(GOAL)
Set out every line of the records below as a single numbered list, and leave out any blank lines.

(SUPPLIED ENTRIES)
**********

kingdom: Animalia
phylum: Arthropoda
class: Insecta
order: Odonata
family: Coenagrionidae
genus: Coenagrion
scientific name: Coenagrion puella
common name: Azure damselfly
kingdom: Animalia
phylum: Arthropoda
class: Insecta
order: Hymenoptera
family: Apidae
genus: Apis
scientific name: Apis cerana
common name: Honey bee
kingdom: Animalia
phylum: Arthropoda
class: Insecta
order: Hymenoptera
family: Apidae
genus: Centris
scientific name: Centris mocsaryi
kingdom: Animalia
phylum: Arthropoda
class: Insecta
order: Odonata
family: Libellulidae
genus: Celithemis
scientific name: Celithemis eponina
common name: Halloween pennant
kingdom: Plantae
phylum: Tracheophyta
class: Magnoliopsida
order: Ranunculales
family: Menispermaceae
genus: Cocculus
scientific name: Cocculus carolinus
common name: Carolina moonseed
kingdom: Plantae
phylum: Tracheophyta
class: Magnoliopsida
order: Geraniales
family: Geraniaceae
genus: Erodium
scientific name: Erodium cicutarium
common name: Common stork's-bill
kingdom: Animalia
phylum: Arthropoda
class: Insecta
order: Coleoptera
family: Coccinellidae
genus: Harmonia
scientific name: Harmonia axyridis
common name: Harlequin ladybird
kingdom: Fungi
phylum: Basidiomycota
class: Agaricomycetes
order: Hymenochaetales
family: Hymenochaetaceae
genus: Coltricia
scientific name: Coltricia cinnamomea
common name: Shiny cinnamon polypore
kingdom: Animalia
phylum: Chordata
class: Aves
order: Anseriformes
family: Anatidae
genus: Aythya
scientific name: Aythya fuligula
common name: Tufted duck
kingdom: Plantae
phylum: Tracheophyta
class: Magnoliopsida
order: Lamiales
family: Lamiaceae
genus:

**********

(FINISHED ANSWER)
1. kingdom: Animalia
2. phylum: Arthropoda
3. class: Insecta
4. order: Odonata
5. family: Coenagrionidae
6. genus: Coenagrion
7. scientific name: Coenagrion puella
8. common name: Azure damselfly
9. kingdom: Animalia
10. phylum: Arthropoda
11. class: Insecta
12. order: Hymenoptera
13. family: Apidae
14. genus: Apis
15. scientific name: Apis cerana
16. common name: Honey bee
17. kingdom: Animalia
18. phylum: Arthropoda
19. class: Insecta
20. order: Hymenoptera
21. family: Apidae
22. genus: Centris
23. scientific name: Centris mocsaryi
24. kingdom: Animalia
25. phylum: Arthropoda
26. class: Insecta
27. order: Odonata
28. family: Libellulidae
29. genus: Celithemis
30. scientific name: Celithemis eponina
31. common name: Halloween pennant
32. kingdom: Plantae
33. phylum: Tracheophyta
34. class: Magnoliopsida
35. order: Ranunculales
36. family: Menispermaceae
37. genus: Cocculus
38. scientific name: Cocculus carolinus
39. common name: Carolina moonseed
40. kingdom: Plantae
41. phylum: Tracheophyta
42. class: Magnoliopsida
43. order: Geraniales
44. family: Geraniaceae
45. genus: Erodium
46. scientific name: Erodium cicutarium
47. common name: Common stork's-bill
48. kingdom: Animalia
49. phylum: Arthropoda
50. class: Insecta
51. order: Coleoptera
52. family: Coccinellidae
53. genus: Harmonia
54. scientific name: Harmonia axyridis
55. common name: Harlequin ladybird
56. kingdom: Fungi
57. phylum: Basidiomycota
58. class: Agaricomycetes
59. order: Hymenochaetales
60. family: Hymenochaetaceae
61. genus: Coltricia
62. scientific name: Coltricia cinnamomea
63. common name: Shiny cinnamon polypore
64. kingdom: Animalia
65. phylum: Chordata
66. class: Aves
67. order: Anseriformes
68. family: Anatidae
69. genus: Aythya
70. scientific name: Aythya fuligula
71. common name: Tufted duck
72. kingdom: Plantae
73. phylum: Tracheophyta
74. class: Magnoliopsida
75. order: Lamiales
76. family: Lamiaceae
77. genus:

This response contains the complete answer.